● WHAT THIS TASK INVOLVES
Repeat the data that follows, word for word, without the images.

● EXCERPTED RECORDS
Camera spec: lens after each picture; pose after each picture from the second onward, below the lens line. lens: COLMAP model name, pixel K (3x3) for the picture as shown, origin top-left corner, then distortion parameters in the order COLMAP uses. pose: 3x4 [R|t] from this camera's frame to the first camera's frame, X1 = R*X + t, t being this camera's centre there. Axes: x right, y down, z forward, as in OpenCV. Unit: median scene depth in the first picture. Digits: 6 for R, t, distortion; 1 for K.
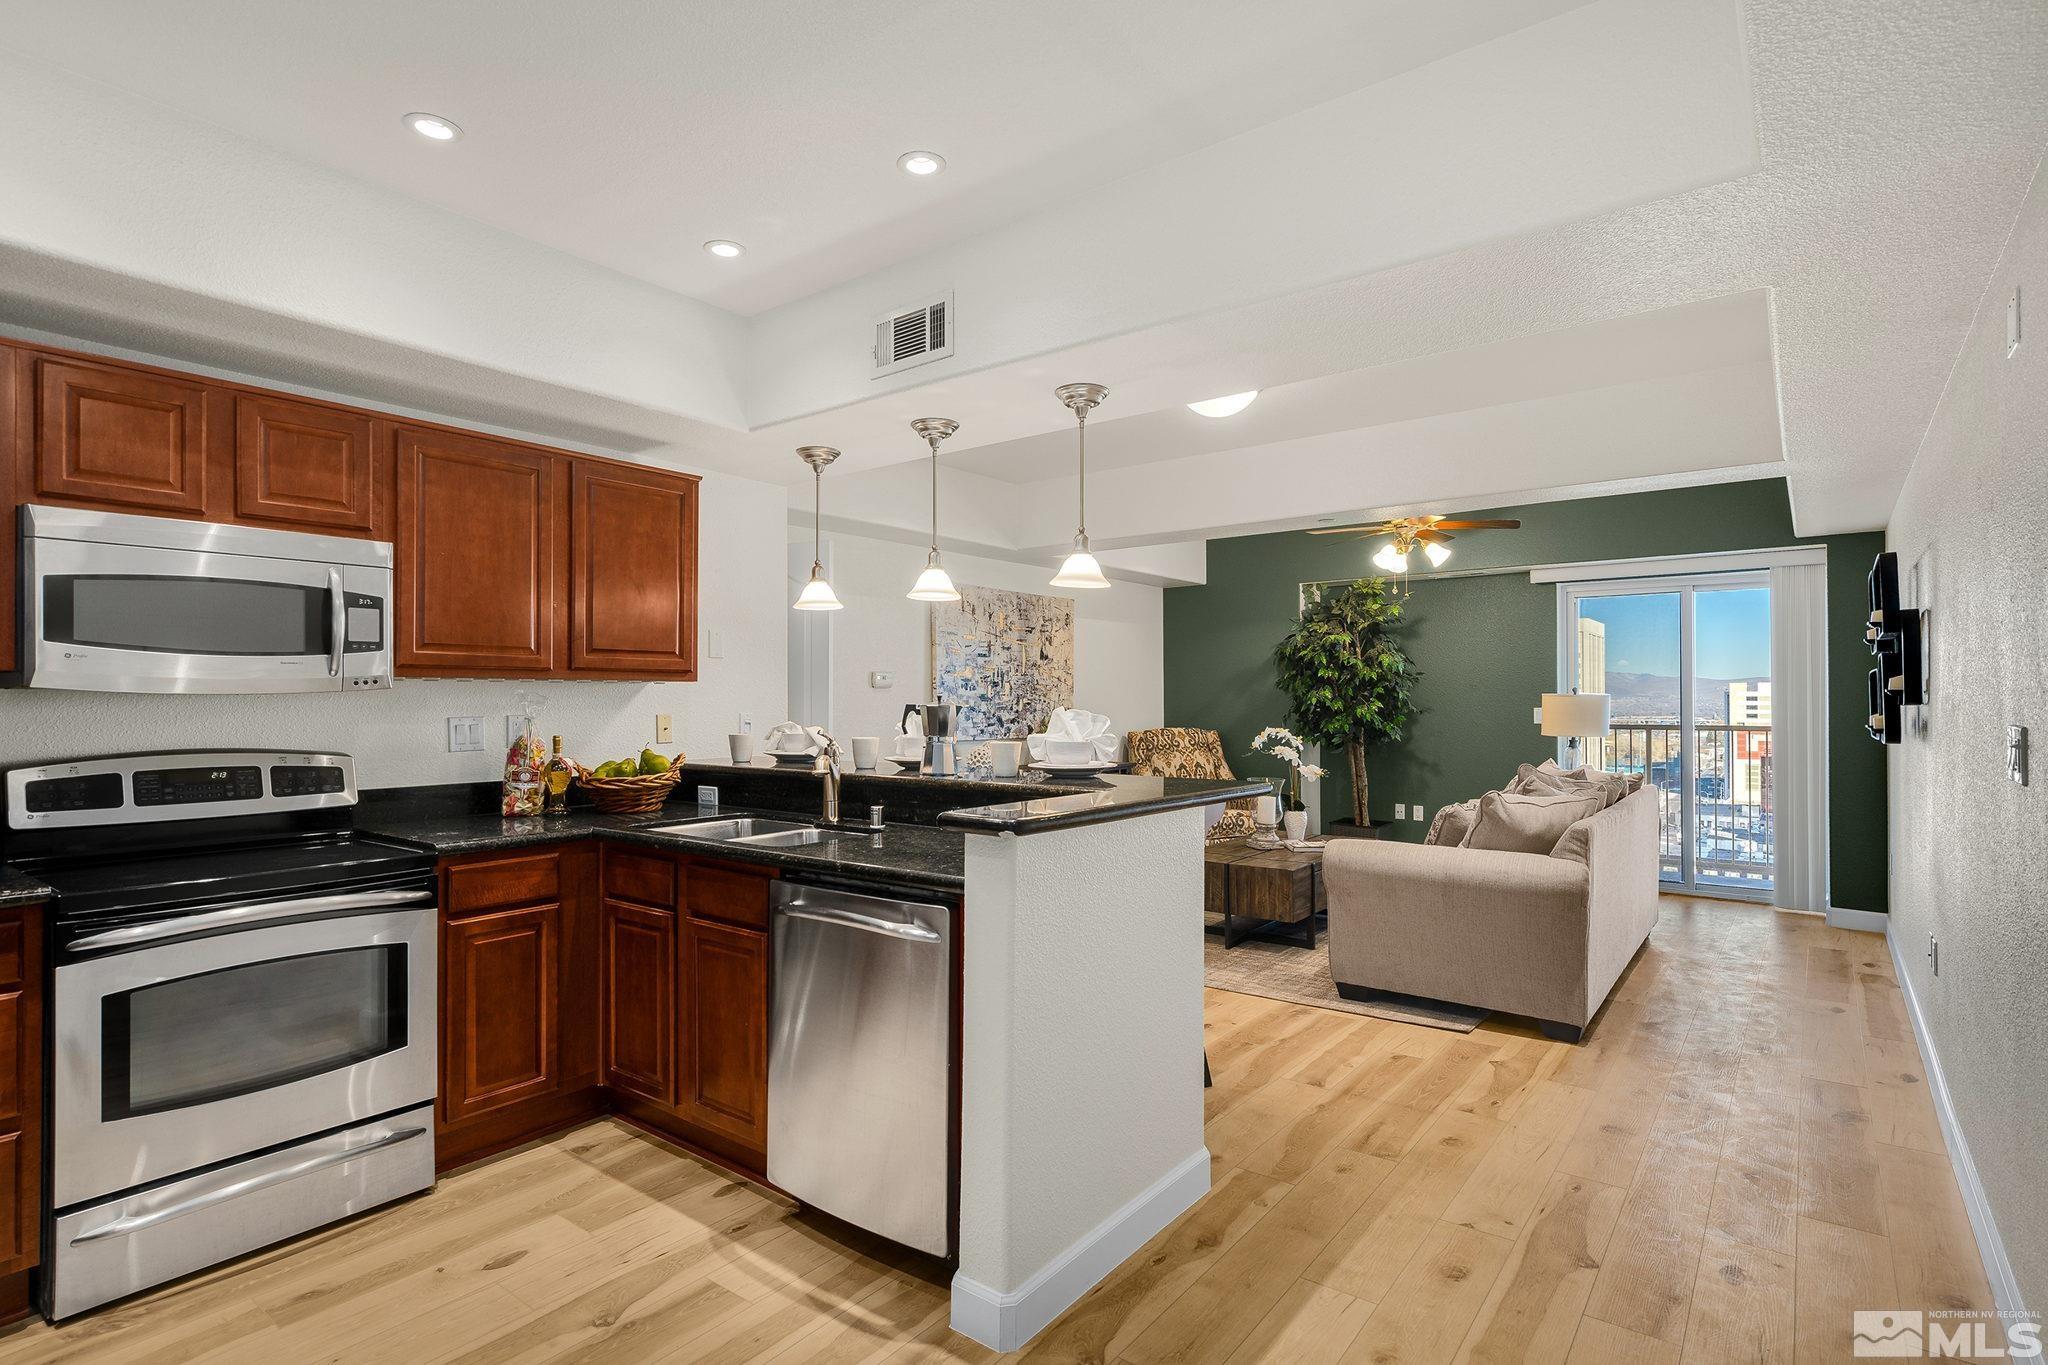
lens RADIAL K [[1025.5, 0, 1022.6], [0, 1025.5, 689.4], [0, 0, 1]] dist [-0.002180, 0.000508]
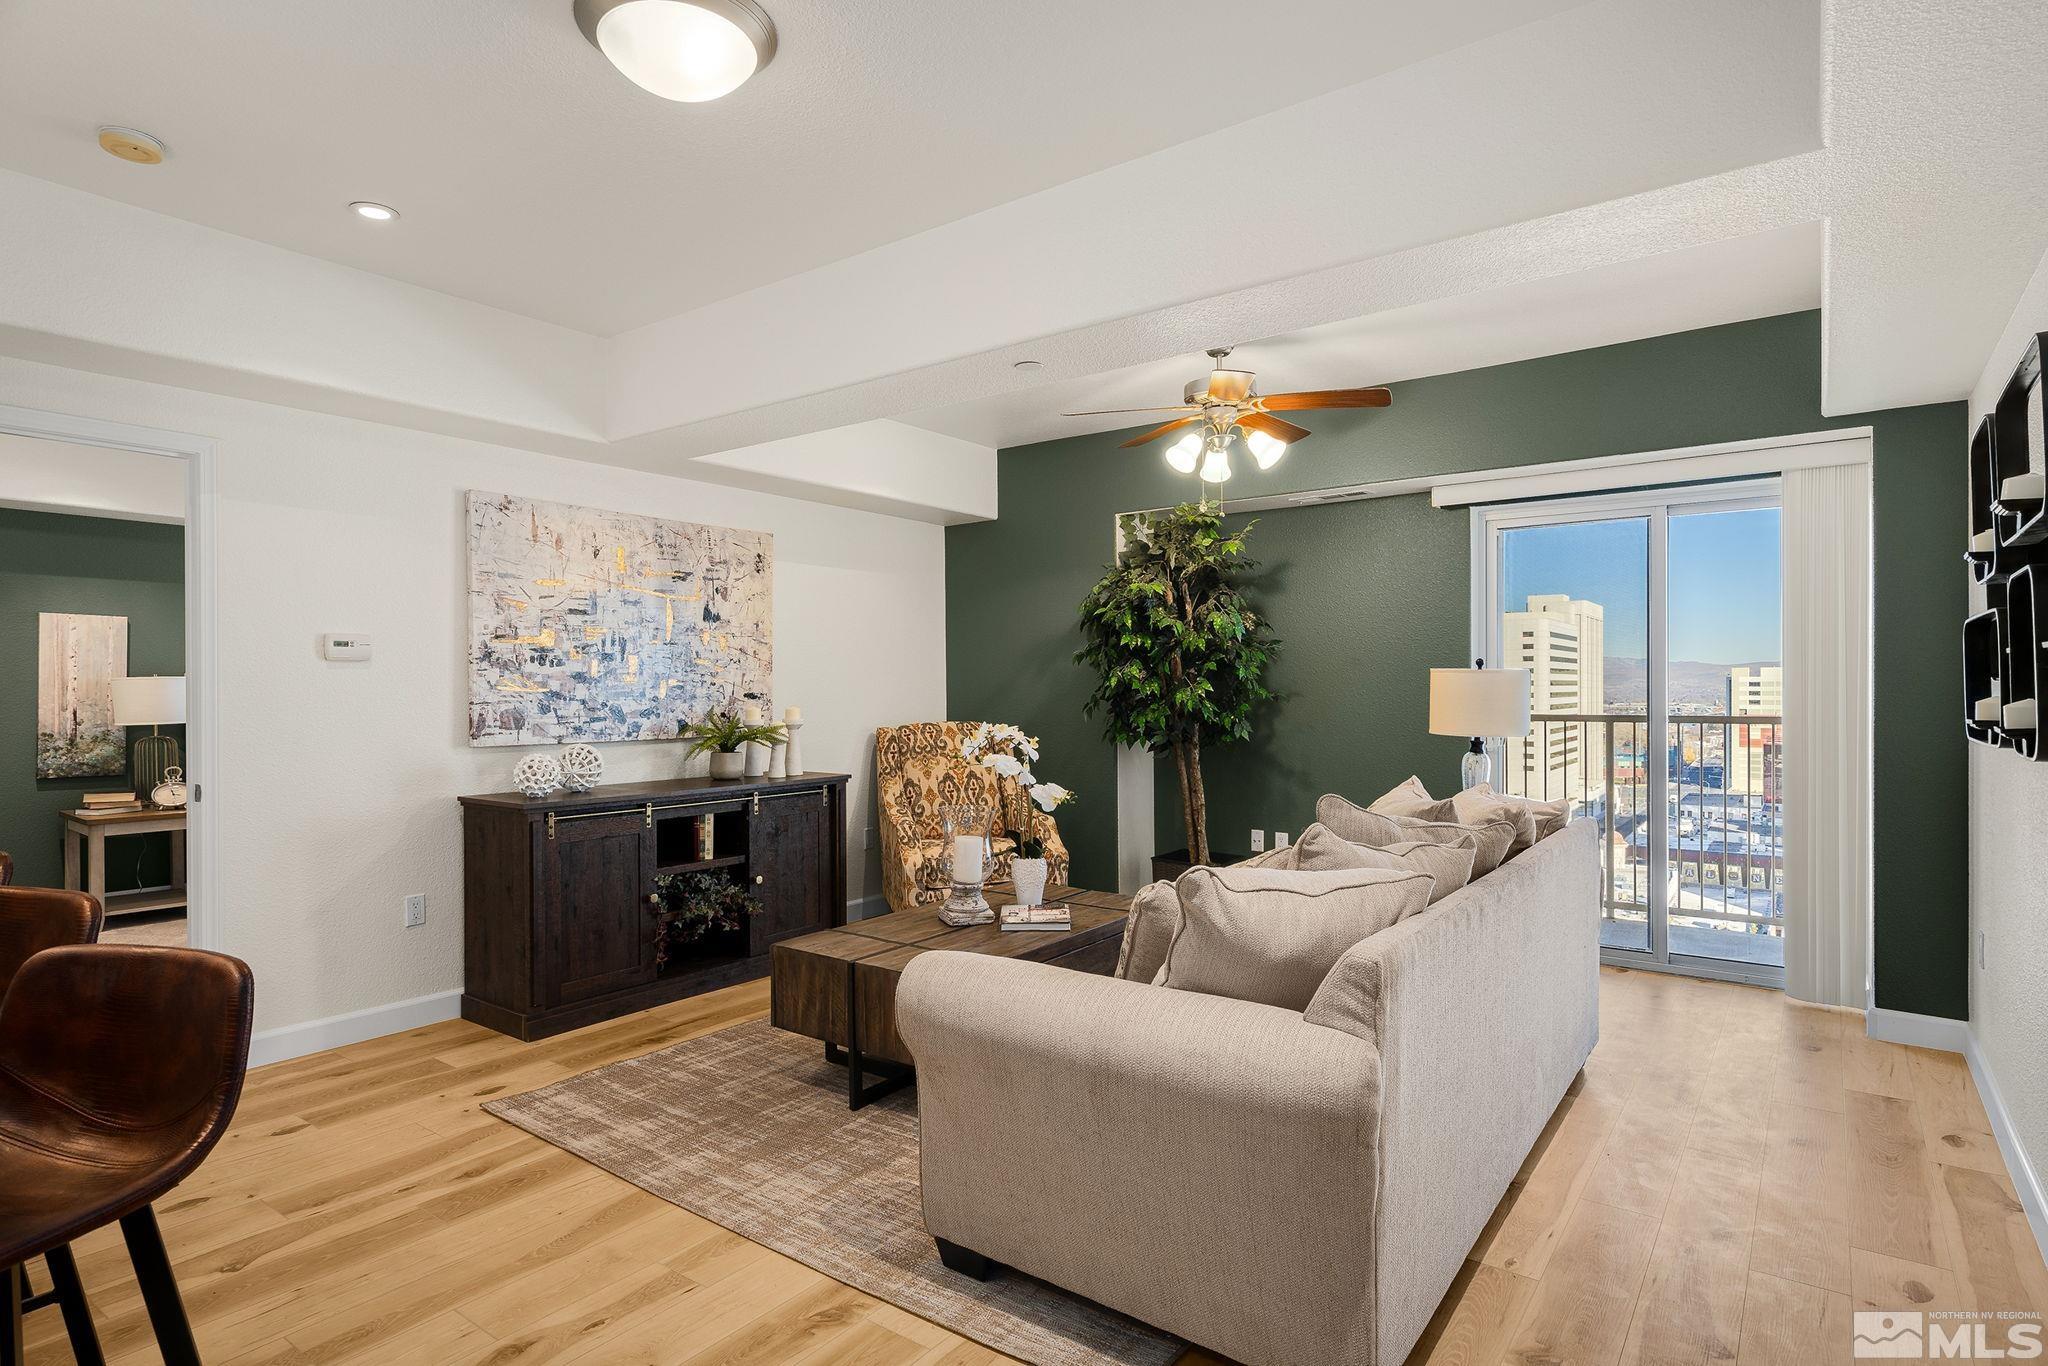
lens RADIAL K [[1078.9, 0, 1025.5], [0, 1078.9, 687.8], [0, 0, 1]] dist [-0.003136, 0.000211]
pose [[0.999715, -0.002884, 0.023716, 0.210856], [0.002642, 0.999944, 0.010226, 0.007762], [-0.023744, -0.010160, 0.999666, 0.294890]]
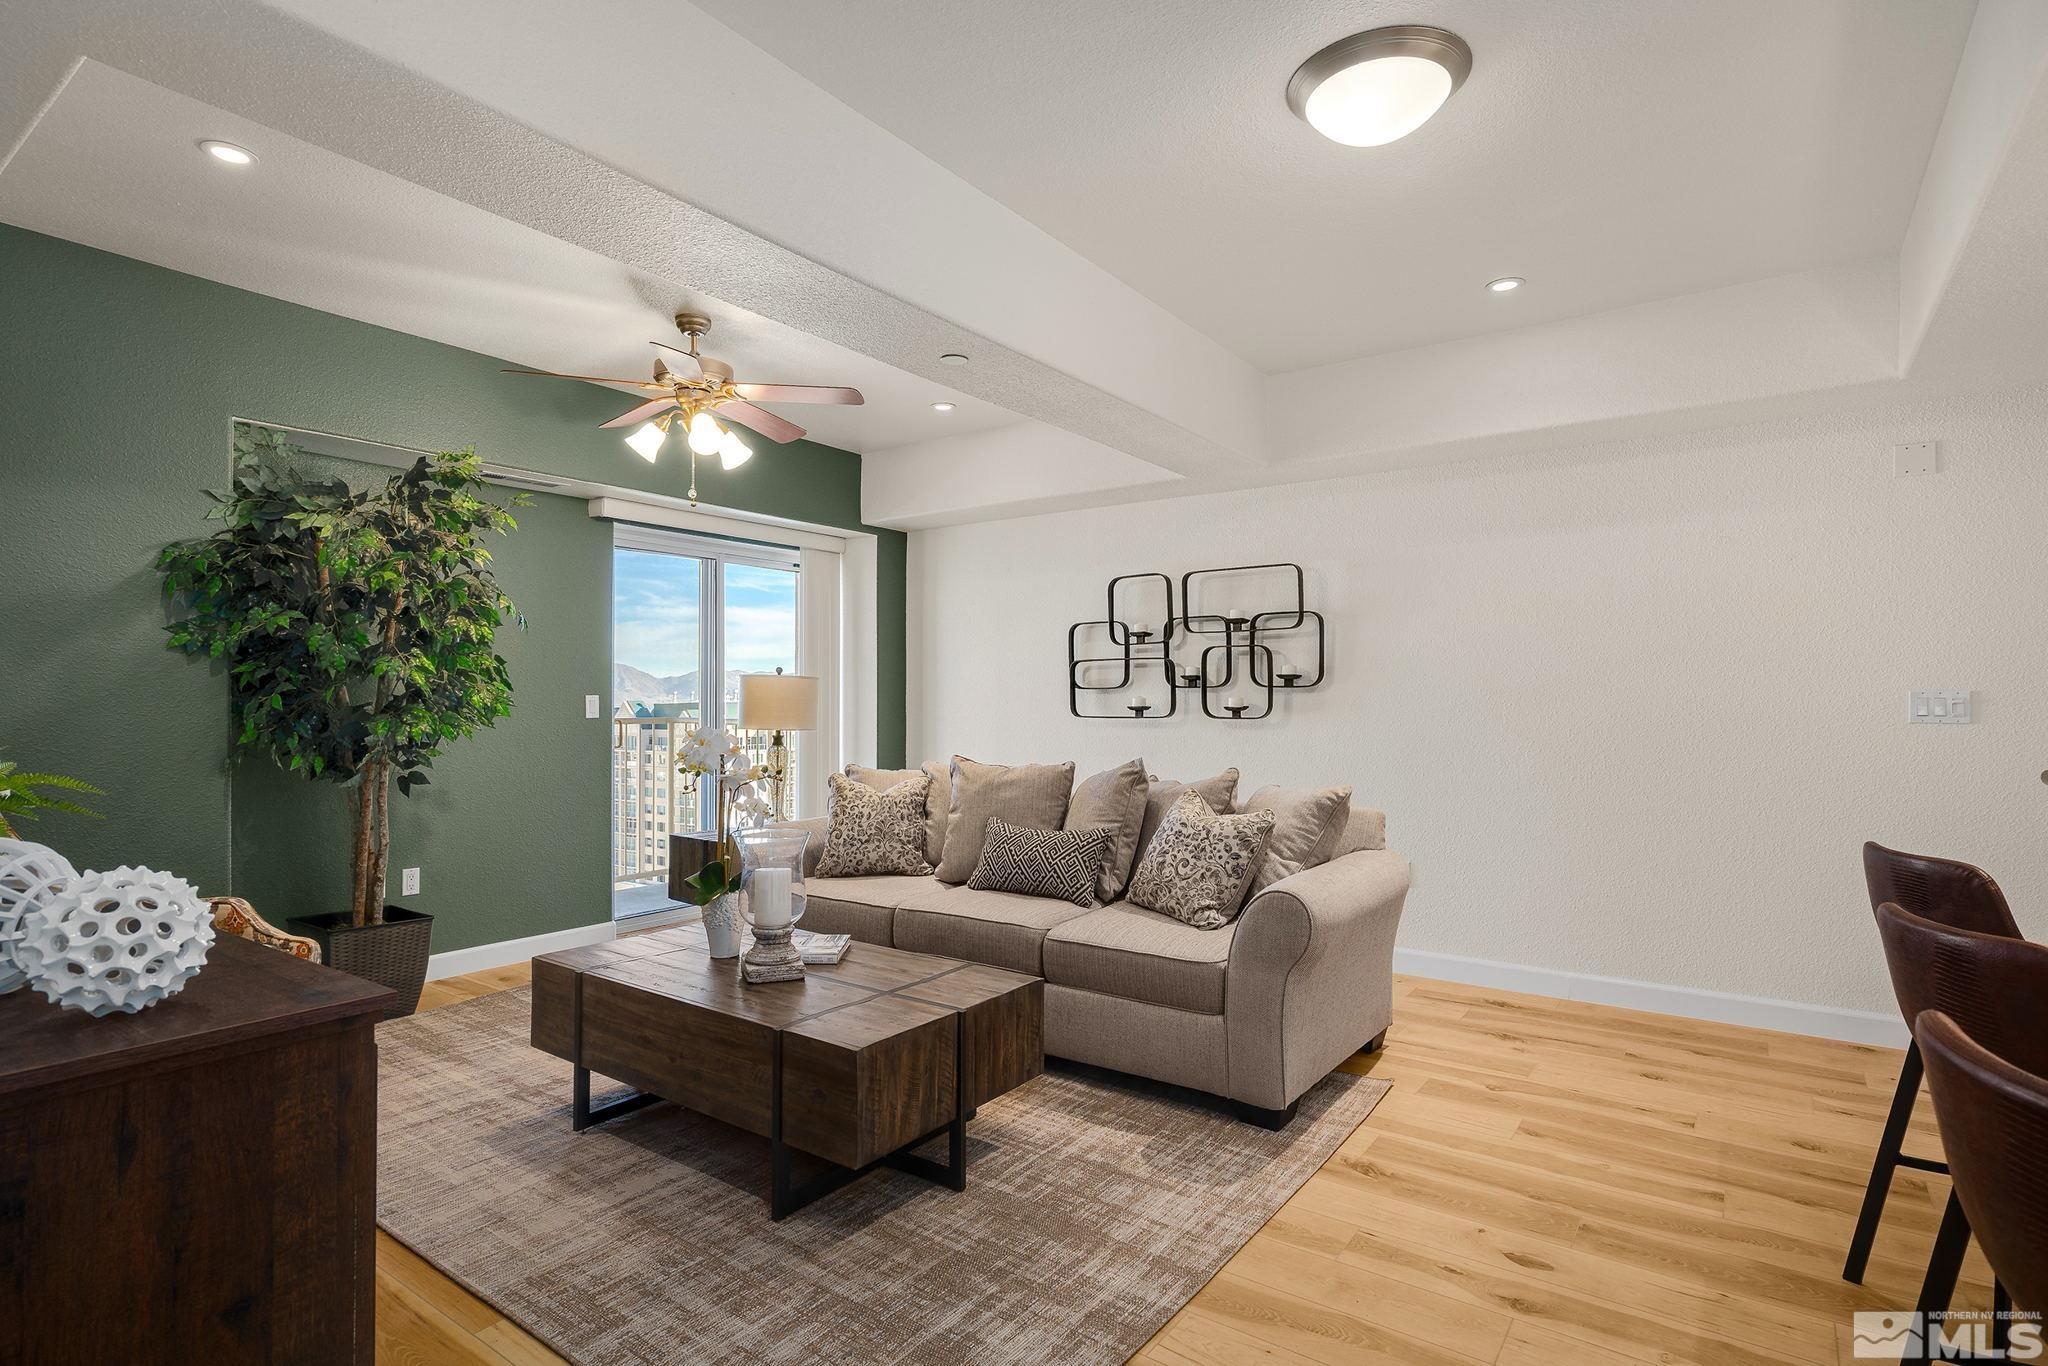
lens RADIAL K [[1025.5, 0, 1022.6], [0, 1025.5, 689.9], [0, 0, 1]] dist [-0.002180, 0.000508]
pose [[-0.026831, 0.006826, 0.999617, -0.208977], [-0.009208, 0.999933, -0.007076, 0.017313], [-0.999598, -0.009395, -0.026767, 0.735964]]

● RESPONSE
Camera spec: lens after each picture; pose after each picture from the second onward, below the lens line. lens: COLMAP model name, pixel K (3x3) for the picture as shown, origin top-left corner, then distortion parameters in the order COLMAP uses. pose: 3x4 [R|t] from this camera's frame to the first camera's frame, X1 = R*X + t, t being this camera's centre there. Axes: x right, y down, z forward, as in OpenCV. Unit: median scene depth in the first picture. Digits: 6 for R, t, distortion; 1 for K.
lens RADIAL K [[1025.5, 0, 1022.6], [0, 1025.5, 689.4], [0, 0, 1]] dist [-0.002180, 0.000508]
lens RADIAL K [[1078.9, 0, 1025.5], [0, 1078.9, 687.8], [0, 0, 1]] dist [-0.003136, 0.000211]
pose [[0.999715, -0.002884, 0.023716, 0.210856], [0.002642, 0.999944, 0.010226, 0.007762], [-0.023744, -0.010160, 0.999666, 0.294890]]
lens RADIAL K [[1025.5, 0, 1022.6], [0, 1025.5, 689.9], [0, 0, 1]] dist [-0.002180, 0.000508]
pose [[-0.026831, 0.006826, 0.999617, -0.208977], [-0.009208, 0.999933, -0.007076, 0.017313], [-0.999598, -0.009395, -0.026767, 0.735964]]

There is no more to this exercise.